# 1983 Ross Force 1



## First Flight (Jan 25, 2004)

Fairly early Ross mountain bike, made in Allentown, PA. I've been adding a fair number of Ross advertisements at https://mombat.org/Ross.htm. They were a pretty prolific advertiser back in the early 1980's.


----------



## Fillet-brazed (Jan 13, 2004)

Pretty sure they just used road lugs on that one forcing the 74 head angle. Not surprisingly, they ride pretty weirdly too.

Didn't they have to change the name on that one mid-way through the year? And was that really made in the US?


----------



## First Flight (Jan 25, 2004)

The Force 1 became the Mt Hood since there were trademark issues with the Force 1 name (not sure with who though??). The Force 1 was the first bike made in Allentown with cantilever brakes.

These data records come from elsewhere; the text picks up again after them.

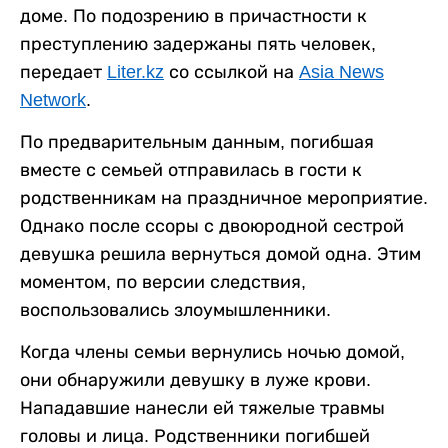
доме. По подозрению в причастности к
преступлению задержаны пять человек,
передает
Liter.kz
со ссылкой на
Asia News
Network
.
По предварительным данным, погибшая
вместе с семьей отправилась в гости к
родственникам на праздничное мероприятие.
Однако после ссоры с двоюродной сестрой
девушка решила вернуться домой одна. Этим
моментом, по версии следствия,
воспользовались злоумышленники.
Когда члены семьи вернулись ночью домой,
они обнаружили девушку в луже крови.
Нападавшие нанесли ей тяжелые травмы
головы и лица. Родственники погибшей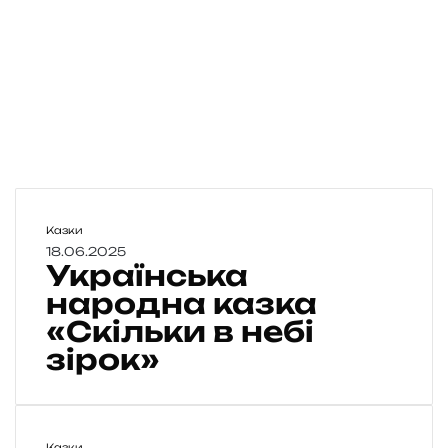
У
Казки
к
18.06.2025
Українська
р
а
народна казка
ї
«Скільки в небі
н
зірок»
с
ь
к
а
н
У
Казки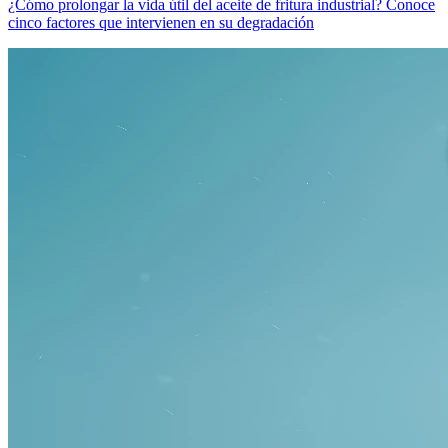
¿Cómo prolongar la vida útil del aceite de fritura industrial? Conoce
cinco factores que intervienen en su degradación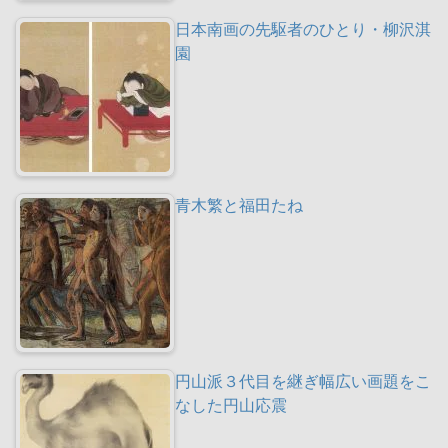
日本南画の先駆者のひとり・柳沢淇
園
青木繁と福田たね
円山派３代目を継ぎ幅広い画題をこ
なした円山応震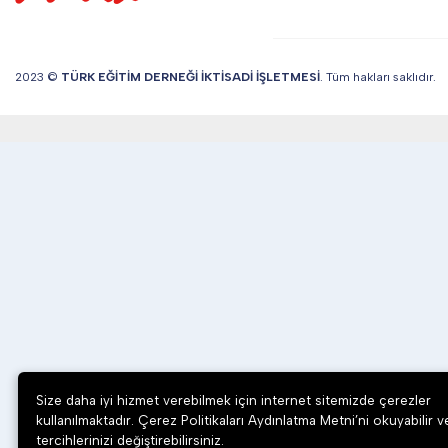
2023 ©
TÜRK EĞİTİM DERNEĞİ İKTİSADİ İŞLETMESİ
. Tüm hakları saklıdır.
Size daha iyi hizmet verebilmek için internet sitemizde çerezler
kullanılmaktadır. Çerez Politikaları Aydınlatma Metni’ni okuyabilir v
tercihlerinizi değiştirebilirsiniz.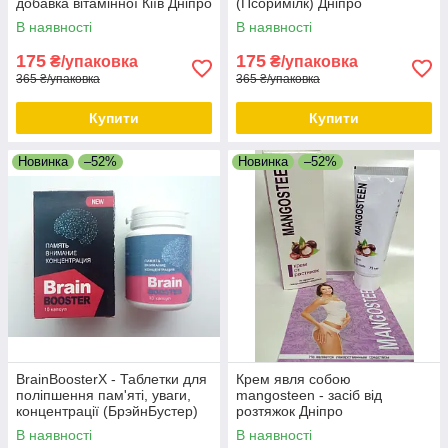
добавка вітамінної Кіїв Дніпро
(Псоримілк) Дніпро
В наявності
В наявності
175
175
₴/упаковка
₴/упаковка
365 ₴/упаковка
365 ₴/упаковка
Купити
Купити
Новинка
–52%
Новинка
–52%
BrainBoosterX - Таблетки для
Крем явля собою
поліпшення пам'яті, уваги,
mangosteen - засіб від
концентрації (БрэйнБустер)
розтяжок Дніпро
Дніпро
В наявності
В наявності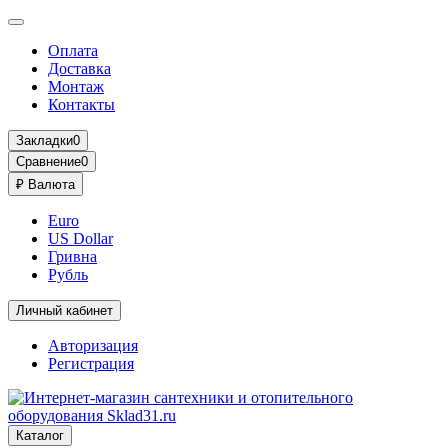
Оплата
Доставка
Монтаж
Контакты
Закладки
0
Сравнение
0
₽
Валюта
Euro
US Dollar
Гривна
Рубль
Личный кабинет
Авторизация
Регистрация
Каталог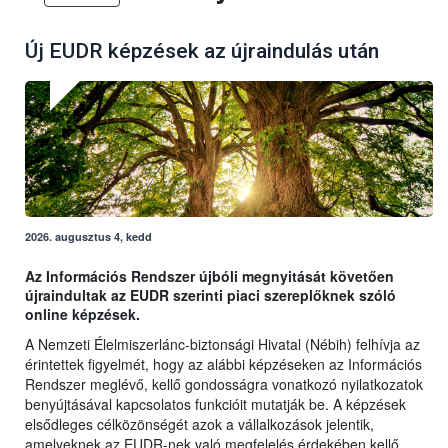
Új EUDR képzések az újraindulás után
2026. augusztus 4, kedd
Az Információs Rendszer újbóli megnyitását követően
újraindultak az EUDR szerinti piaci szereplőknek szóló
online képzések.
A Nemzeti Élelmiszerlánc-biztonsági Hivatal (Nébih) felhívja az
érintettek figyelmét, hogy az alábbi képzéseken az Információs
Rendszer meglévő, kellő gondosságra vonatkozó nyilatkozatok
benyújtásával kapcsolatos funkcióit mutatják be. A képzések
elsődleges célközönségét azok a vállalkozások jelentik,
amelyeknek az EUDR-nek való megfelelés érdekében kellő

Gotta remember that back in this era, Huffy and Murray were still made in the US as well.


----------



## bushpig (Nov 26, 2005)

Beautiful lugwork :|


----------



## kb11 (Mar 29, 2004)

Nice Jeff :thumbsup:  I have good memories from that bike


----------



## outside! (Mar 15, 2006)

That was the first MTB I ever saw or heard of. My new roommate in college showed up with one in 1983 (Hey Chris!). He let me ride it a few times. I only jumped it off that flight of steps in front of our dorms a few times (sorry Chris), but I never wrecked it or hurt it that I know of. I was amazed that it cost more than my 1963 Impala cost me. I used to think he was insane for riding that thing to the top of a small local mountain. A few years later, I was doing the same on my first Stumpjumper.


----------



## manida (Feb 5, 2008)

my 1984 Ross Mt. Whitney 1x7 BMXish build


----------



## mewholobo (Nov 24, 2006)

*Original Ross Force 1 Poster*

I have the original Ross Force 1 advertising poster!


----------



## rismtb (Dec 11, 2012)

Early mtb'ing love it! If you were into it back then in 83 you were fit. Fully ridgid fit. Not like the full suspension cheater couch potatoes of today. H aha great ad, little does it explain the rider had a fishing rod in his back pocket and is going to get dinner after finding a camping spot down stream. ha ha fun and adventure like no other.


----------



## 83stumpjumper (Feb 14, 2011)

The Ross name did not invoke visions of high quality bikes. They were one of the first companies to jump on the new MTB craze that was just picking up steam in 1983. I remember this bike well with it's ugly gold rims. I guess if you couldn't afford a Stumpjumper Sport, you bought a Ross.


----------



## Oldfatbaldguy (Nov 4, 2010)

My first MTB was a 1984 Ross. Because my car at the time wasnt trustworthy enough to make the trip to a bigger town, it was a choice between Ross, Schwinn (Sierra) Huffy and Murray.

Low Quality? Perhaps, compared to the names available elsewhere, but we're still talking Chromoly, a Sugino-made copy of the TA/Stronglite crank, Suntour der's and shifters, and Araya rims (crappy hubs, though). 

The Schwinn Sierra didnt seem like much of a step up from the 3-speed Typhoon I was riding (and pushing).

Today I own a Rocky Mountain 29'er, a Surly Pugsley, a Fuji CX/roady, and a couple of home-built Klunkers, but I still ride that Ross from time to time.


----------